Além disso, a iniciativa privada pouco investiu no setor. Durante as duas décadas desse modelo mercantil, houve três grandes crises de oferta de energia com apagões em 2001, 2015 e 2021, obrigando o governo a continuar a financiar a expansão do sistema elétrico com recursos públicos.

No cenário atual, com mais privatização, a expectativa é de mais aumentos na conta de energia. Com a venda da Eletrobras, que foi aprovada pelo Congresso Nacional no último mês de junho, a Federação das Indústrias do Estado de São Paulo (Fiesp) estima um custo adicional de R$ 400 bilhões aos consumidores ao longo dos próximos 30 anos.

A previsão é feita a partir da constatação de que as companhias privadas praticam preços mais caros do que as companhias estatais que já tiveram os custos da construção das suas usinas amortizados (financiados com dinheiro público).

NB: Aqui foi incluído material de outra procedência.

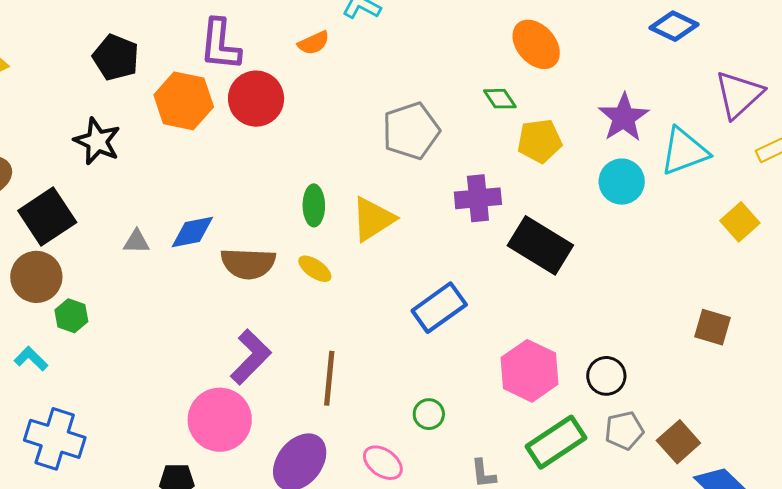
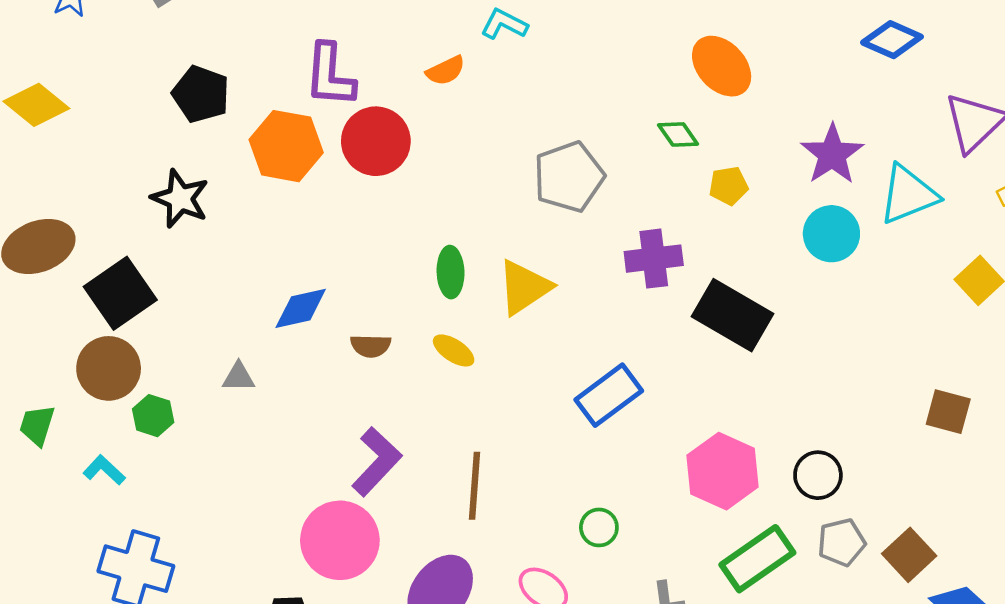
yellow pentagon: (540, 141) -> (729, 186), size x0.7
gray triangle: (136, 242) -> (238, 377), moved
brown semicircle: (248, 263) -> (371, 346), size x0.6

A Eletrobras, por exemplo, hoje vende 1.000 kWh de energia por R$ 65 para as distribuidoras, enquanto companhias privadas vendem os mesmos 1.000kwh por cerca de R$ 300, de acordo com notas técnicas da Agência Nacional de Energia Elétrica (Aneel).

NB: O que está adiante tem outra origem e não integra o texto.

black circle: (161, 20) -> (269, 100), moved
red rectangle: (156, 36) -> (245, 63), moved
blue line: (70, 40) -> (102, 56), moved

2 – Alta lucratividade para os acionistas

Os elevados preços que são cobrados dos consumidores brasileiros na conta de energia financiam a altíssima rentabilidade das companhias do setor elétrico. De acordo com Gilberto Cervinski, os 15 grupos que são proprietários das usinas, linhas de transmissão e distribuição de energia no Brasil tiveram um lucro líquido de R$ 85,6 bilhões entre os anos 2015 e 2019.

Mesmo durante a crise do Covid-19, o setor segue maximizando os lucros dos acionistas, conforme explica Gustavo Teixeira, economista e assessor do Coletivo Nacional dos Eletricitários. “Em 2020, as empresas do setor distribuíram R$ 14 bilhões em dividendos. Ou seja, mesmo em um momento de crise, a energia cara transfere renda de brasileiros, sobretudo dos mais pobres, para sócios de multinacionais, grandes investidores institucionais”, declarou Teixeira durante audiência pública sobre o preço da energia, que aconteceu na Câmara dos Deputados neste mês. No último ano, o setor elétrico foi o segundo mais lucrativo do país, perdendo apenas para os bancos.

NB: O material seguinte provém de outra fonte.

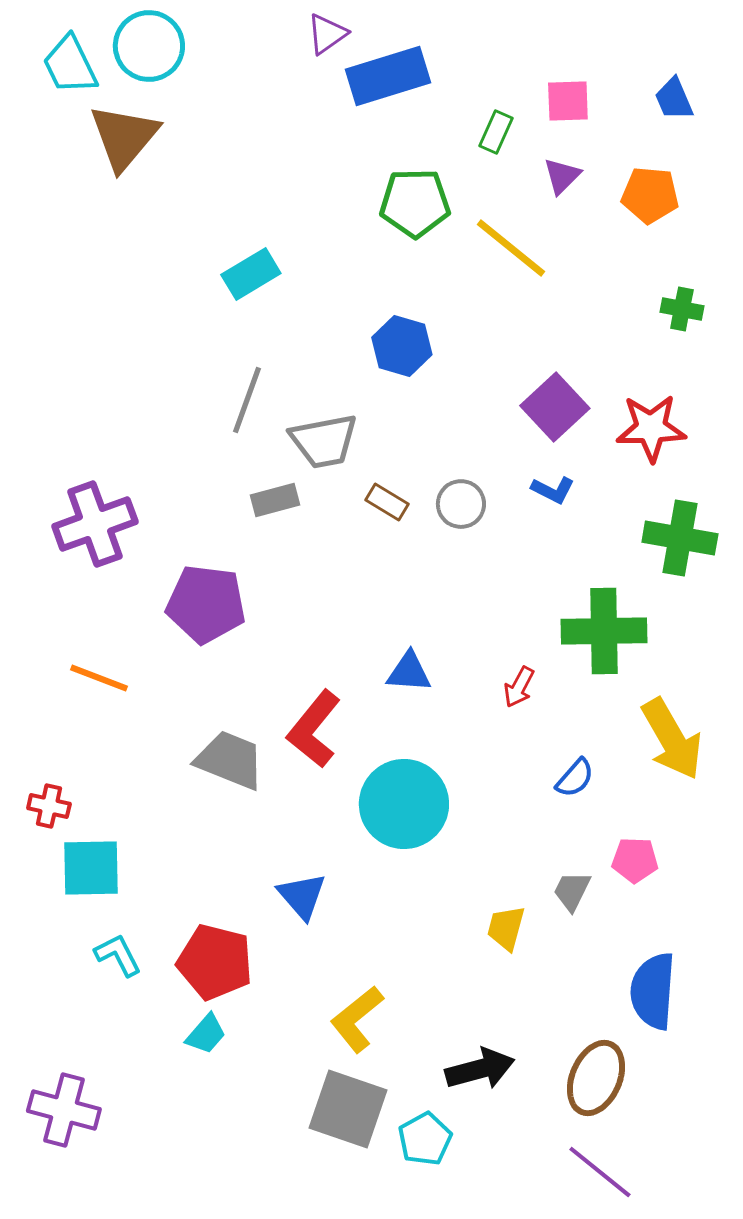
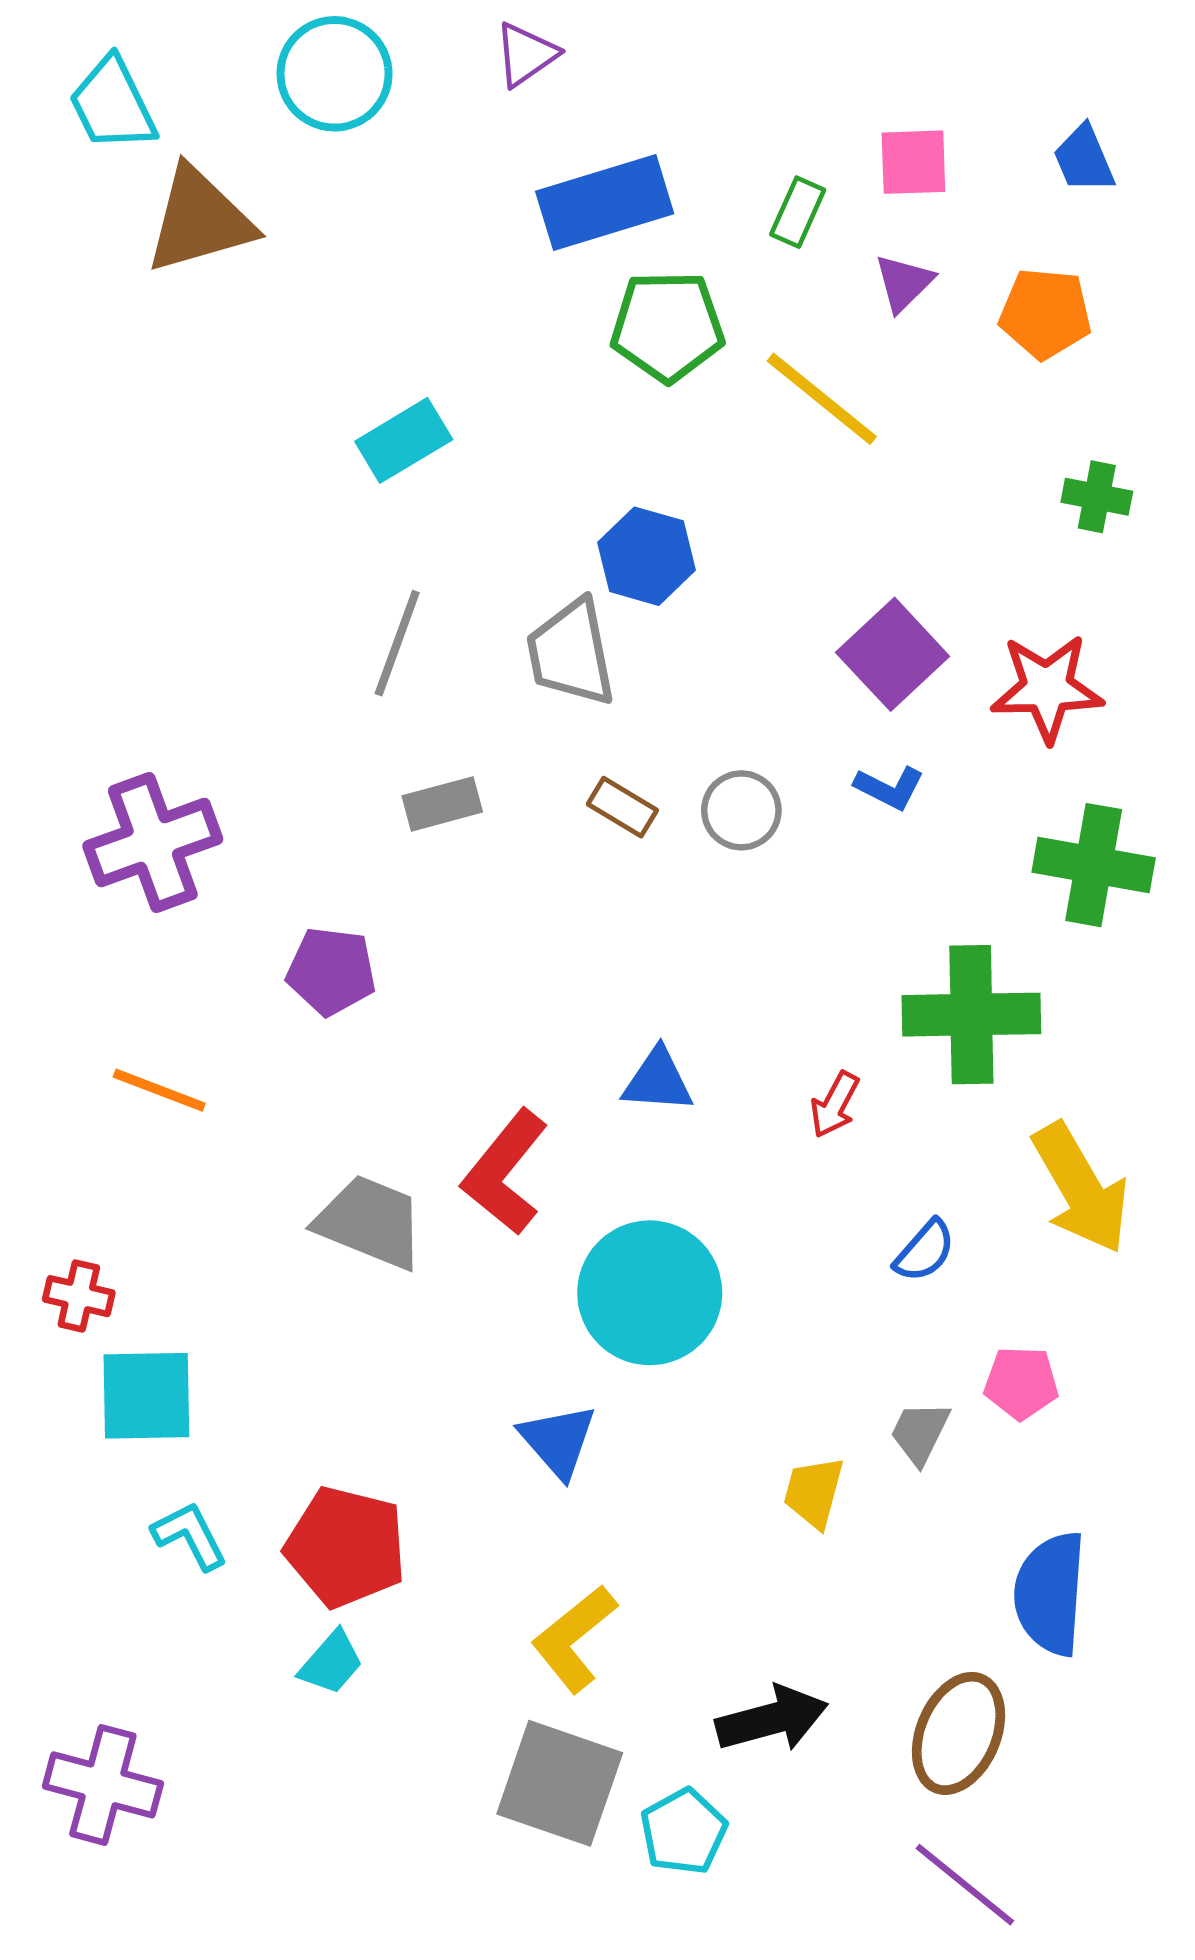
cyan circle: (149, 46) -> (335, 74), moved
blue rectangle: (388, 76) -> (605, 202), moved
brown triangle: (124, 137) -> (199, 220), turned 34
gray trapezoid: (324, 441) -> (571, 653), moved, turned 90
purple pentagon: (206, 604) -> (331, 971), size x0.7
blue triangle: (302, 896) -> (558, 1441), moved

3 – Subsídios para setores como o agronegócio e a mineração

Um importante componente da conta de energia são os “encargos”, nos quais se inserem não apenas os tributos, mas também os subsídios que governo oferece para alguns setores da sociedade. A questão é que, ao contrário do que se pode imaginar, a maior parte destes subsídios não são dedicados à população de baixa renda e sim aos chamados “setores estratégicos”. De acordo com o Instituto Brasileiro de Defesa do Consumidor (IDEC), 38% dos subsídios de energia são destinados a atividades rurais e de irrigação, o que contempla especialmente o agronegócio. Isso quer dizer que a população banca, através da conta de luz, parte dos custos das grandes corporações internacionais que atuam no setor agrícola.

Outro setor que também é beneficiado com os subsídios é o da mineração, que exporta produtos de baixo valor agregado, como ferro e alumínio, e deixa um rastro de destruição nos territórios de onde extrai riquezas.

4 – Aumentos abusivos legitimados pelo discurso da seca

Embora representantes do setor de energia aleguem que o Brasil vive a pior crise hídrica das últimas décadas, Vicente Andreu, estatístico pela Unicamp e ex-presidente da Agência Nacional das Águas (ANA), alega que os dados usados não são confirmados pelos institutos de clima e meteorologia do país. “Afirmar que esta é a pior seca do país em 91 anos é falsificação estatística. O que existe é uma operação intencional que produz artificialmente essa situação de escassez de água nos reservatórios”, afirmou o especialista durante audiência na Câmara dos Deputados.

Vicente afirma que, na verdade a atual crise hídrica está localizada na Bacia do Rio Paraná, que, de fato, é muito importante para o setor elétrico. Segundo o estatístico, porém, a situação dos reservatórios das usinas hidrelétricas chega ao limite porque outras matrizes de energia (como a térmica ou a eólica) não foram ativadas antes de se chegar ao cenário extremo que estamos vivendo nas usinas.

“Essa situação acontece justamente porque os reservatórios esvaziados justificam uma explosão da tarifa com a bandeira vermelha, o que garante lucros muito interessante para o setor”, afirma Andreu.